Here's why Ezion will remain robust this year

It's current orderbook is now at US$290m.

According to DBS, Ezion has secured a charter contract worth US$48.2m over three years to provide a service rig for an international oil company in the Arabian Gulf region.

DBS adds that the service rig is expected to be deployed as an accommodation unit in shallow waters and the contract duration of three years implies a day rate of US$44,000. The rig should be ready for deployment before the end of 2013 after undergoing upgrading and refurbishment works. This is Ezion's fourth charter contract for 2013, bringing YTD contract wins to US$290m.  

Here's more:

The total project cost is estimated at US$40m. This includes the cost of the old jack-up unit (which was cold-stacked in the same region, hence no mobilisation costs) of slightly less than US$20m plus more significant upgrading and refurbishment works estimated at above US$20m.

The total project cost will be funded by 30% equity/70% debt (proceeds from recent placement will help fund the equity portion).

We estimate net gearing to step up to 0.88x by end-FY13 (previous estimate 0.83x), but moderate to ~0.70x by end-FY14 as operating cash flows continue to kick in from new projects. 

Raised FY14F earnings by 3.5%. The economics of the project look good, with lower upfront investment costs and operating costs, and we estimate this contract to generate high ROE of close to 58% with 52% EBIT margins, and yield US$7m net profit annually.

No impact to our FY13F numbers, but our FY14F net profit estimate is raised by 3.5% after including contribution from this latest contract win. 

Maintain BUY, TP adjusted up to S$2.42. In line with higher FY14F EPS, our TP is consequently revised up to S$2.42 (prev.

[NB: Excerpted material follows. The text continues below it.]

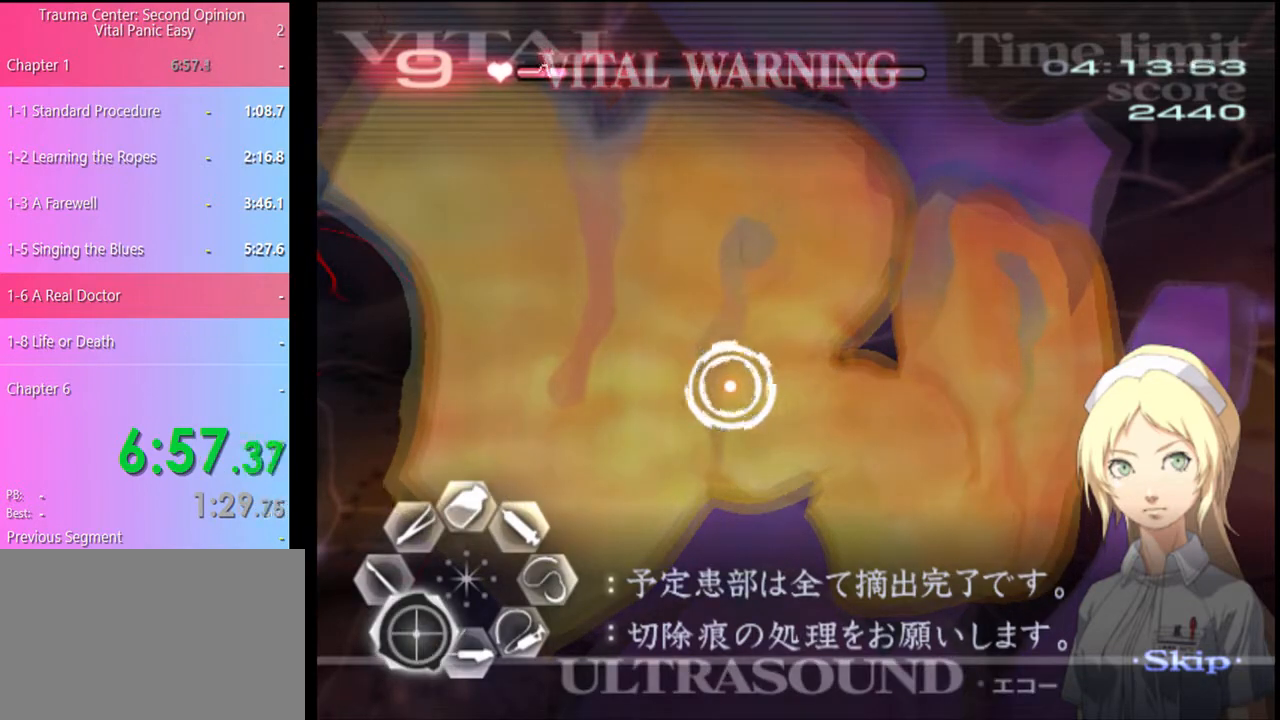
{"keys": ["a", "s"], "mouse": [], "events": [[400, "mouse_left", "down"], [433, "mouse_left", "up"]]}
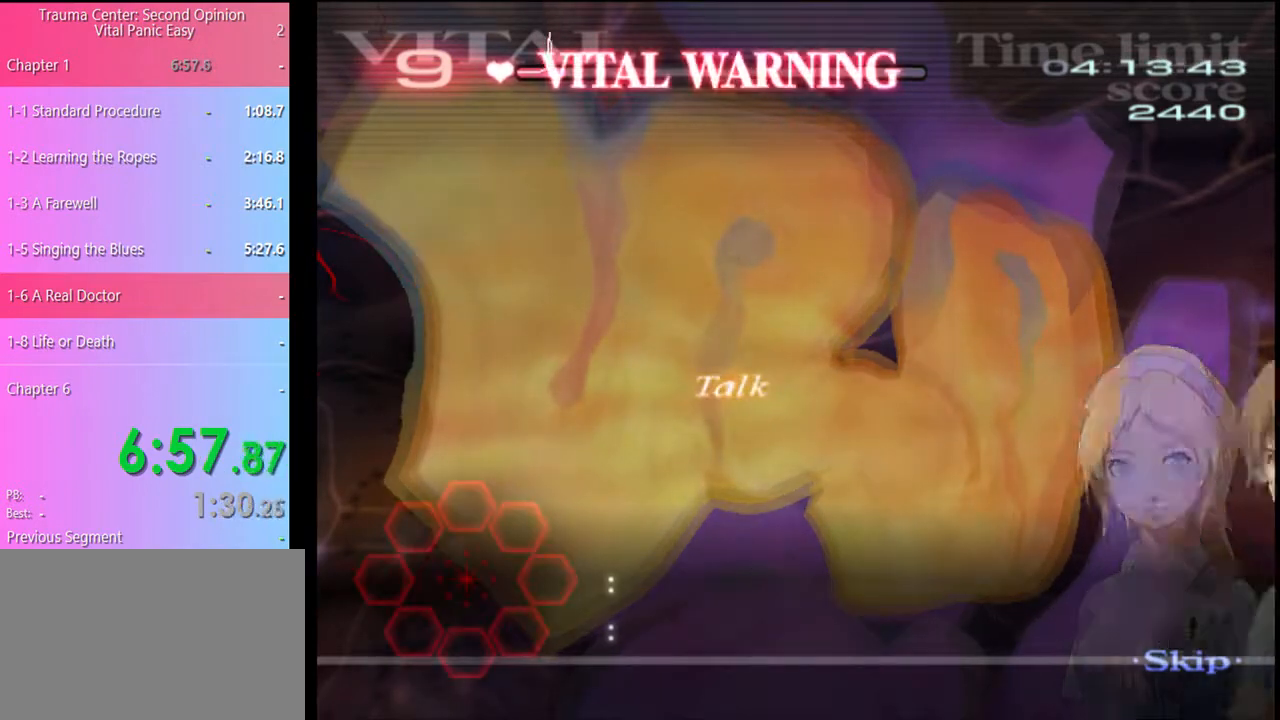
{"keys": ["a", "s"], "mouse": [], "events": [[33, "mouse_left", "down"], [100, "mouse_left", "up"], [133, "mouse_left", "down"], [200, "mouse_left", "up"], [300, "mouse_left", "down"], [367, "mouse_left", "up"], [433, "mouse_left", "down"], [500, "mouse_left", "up"]]}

S$2.38), still pegged to 12x blended FY13/14 PE.

With a fortified balance sheet – following the recent issue of new shares and the divestment of its stake in the OMSA JV – and a robust pipeline of potential projects, we believe Ezion will continue to grow its project backlog and earnings stream.

Maintain BUY for its high earnings visibility and undemanding valuations of 13x/ 8x FY13/14 PE against a solid FY12-14F estimated EPS CAGR of 67%.